#### YOUR ASSIGNMENT
Without including pictures, set down every record exactly as it stands.

#### INFORMATION SUPPLIED
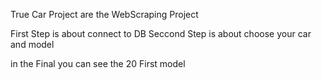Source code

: True Car Project are the WebScraping Project 

First Step is about connect to DB
Seccond Step is about choose your car and model

in the Final you can see the 20 First model 

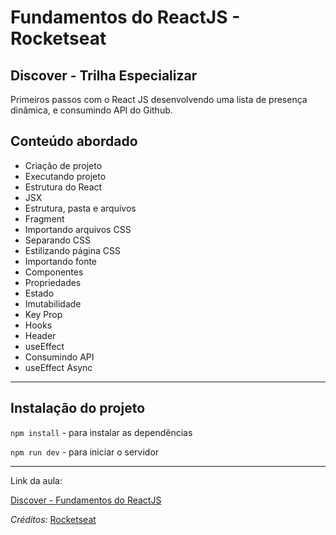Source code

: # Fundamentos do ReactJS - Rocketseat

## Discover - Trilha Especializar
Primeiros passos com o React JS desenvolvendo uma lista de presença dinâmica, e consumindo API do Github.

## Conteúdo abordado
 - Criação de projeto
 - Executando projeto
 - Estrutura do React
 - JSX
 - Estrutura, pasta e arquivos
 - Fragment
 - Importando arquivos CSS
 - Separando CSS
 - Estilizando página CSS
 - Importando fonte
 - Componentes
 - Propriedades
 - Estado
 - Imutabilidade
 - Key Prop
 - Hooks
 - Header
 - useEffect
 - Consumindo API
 - useEffect Async

---

## Instalação do projeto

`npm install` - para instalar as dependências

`npm run dev` - para iniciar o servidor

---

Link da aula:

[Discover - Fundamentos do ReactJS](https://app.rocketseat.com.br/discover/course/especializar-react)

*Créditos:* [Rocketseat](https://app.rocketseat.com.br)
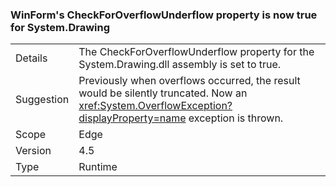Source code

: ### WinForm's CheckForOverflowUnderflow property is now true for System.Drawing

|   |   |
|---|---|
|Details|The CheckForOverflowUnderflow property for the System.Drawing.dll assembly is set to true.|
|Suggestion|Previously when overflows occurred, the result would be silently truncated. Now an <xref:System.OverflowException?displayProperty=name> exception is thrown.|
|Scope|Edge|
|Version|4.5|
|Type|Runtime|
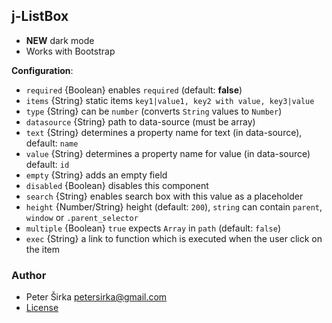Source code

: ## j-ListBox

- __NEW__ dark mode
- Works with Bootstrap

__Configuration__:

- `required` {Boolean} enables `required` (default: __false__)
- `items` {String} static items `key1|value1, key2 with value, key3|value`
- `type` {String} can be `number` (converts `String` values to `Number`)
- `datasource` {String} path to data-source (must be array)
- `text` {String} determines a property name for text (in data-source), default: `name`
- `value` {String} determines a property name for value (in data-source) default: `id`
- `empty` {String} adds an empty field
- `disabled` {Boolean} disables this component
- `search` {String} enables search box with this value as a placeholder
- `height` {Number/String} height (default: `200`), `string` can contain `parent`, `window` or `.parent_selector`
- `multiple` {Boolean} `true` expects `Array` in `path` (default: `false`)
- `exec` {String} a link to function which is executed when the user click on the item

### Author

- Peter Širka <petersirka@gmail.com>
- [License](https://www.totaljs.com/license/)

#### EXERCISE RESULT
Source code

: True Car Project are the WebScraping Project 

First Step is about connect to DB
Seccond Step is about choose your car and model

in the Final you can see the 20 First model 

Source code

: # Fundamentos do ReactJS - Rocketseat

## Discover - Trilha Especializar
Primeiros passos com o React JS desenvolvendo uma lista de presença dinâmica, e consumindo API do Github.

## Conteúdo abordado
 - Criação de projeto
 - Executando projeto
 - Estrutura do React
 - JSX
 - Estrutura, pasta e arquivos
 - Fragment
 - Importando arquivos CSS
 - Separando CSS
 - Estilizando página CSS
 - Importando fonte
 - Componentes
 - Propriedades
 - Estado
 - Imutabilidade
 - Key Prop
 - Hooks
 - Header
 - useEffect
 - Consumindo API
 - useEffect Async

---

## Instalação do projeto

`npm install` - para instalar as dependências

`npm run dev` - para iniciar o servidor

---

Link da aula:

[Discover - Fundamentos do ReactJS](https://app.rocketseat.com.br/discover/course/especializar-react)

*Créditos:* [Rocketseat](https://app.rocketseat.com.br)
Source code

: ### WinForm's CheckForOverflowUnderflow property is now true for System.Drawing

|   |   |
|---|---|
|Details|The CheckForOverflowUnderflow property for the System.Drawing.dll assembly is set to true.|
|Suggestion|Previously when overflows occurred, the result would be silently truncated. Now an <xref:System.OverflowException?displayProperty=name> exception is thrown.|
|Scope|Edge|
|Version|4.5|
|Type|Runtime|
Source code

: ## j-ListBox

- __NEW__ dark mode
- Works with Bootstrap

__Configuration__:

- `required` {Boolean} enables `required` (default: __false__)
- `items` {String} static items `key1|value1, key2 with value, key3|value`
- `type` {String} can be `number` (converts `String` values to `Number`)
- `datasource` {String} path to data-source (must be array)
- `text` {String} determines a property name for text (in data-source), default: `name`
- `value` {String} determines a property name for value (in data-source) default: `id`
- `empty` {String} adds an empty field
- `disabled` {Boolean} disables this component
- `search` {String} enables search box with this value as a placeholder
- `height` {Number/String} height (default: `200`), `string` can contain `parent`, `window` or `.parent_selector`
- `multiple` {Boolean} `true` expects `Array` in `path` (default: `false`)
- `exec` {String} a link to function which is executed when the user click on the item

### Author

- Peter Širka <petersirka@gmail.com>
- [License](https://www.totaljs.com/license/)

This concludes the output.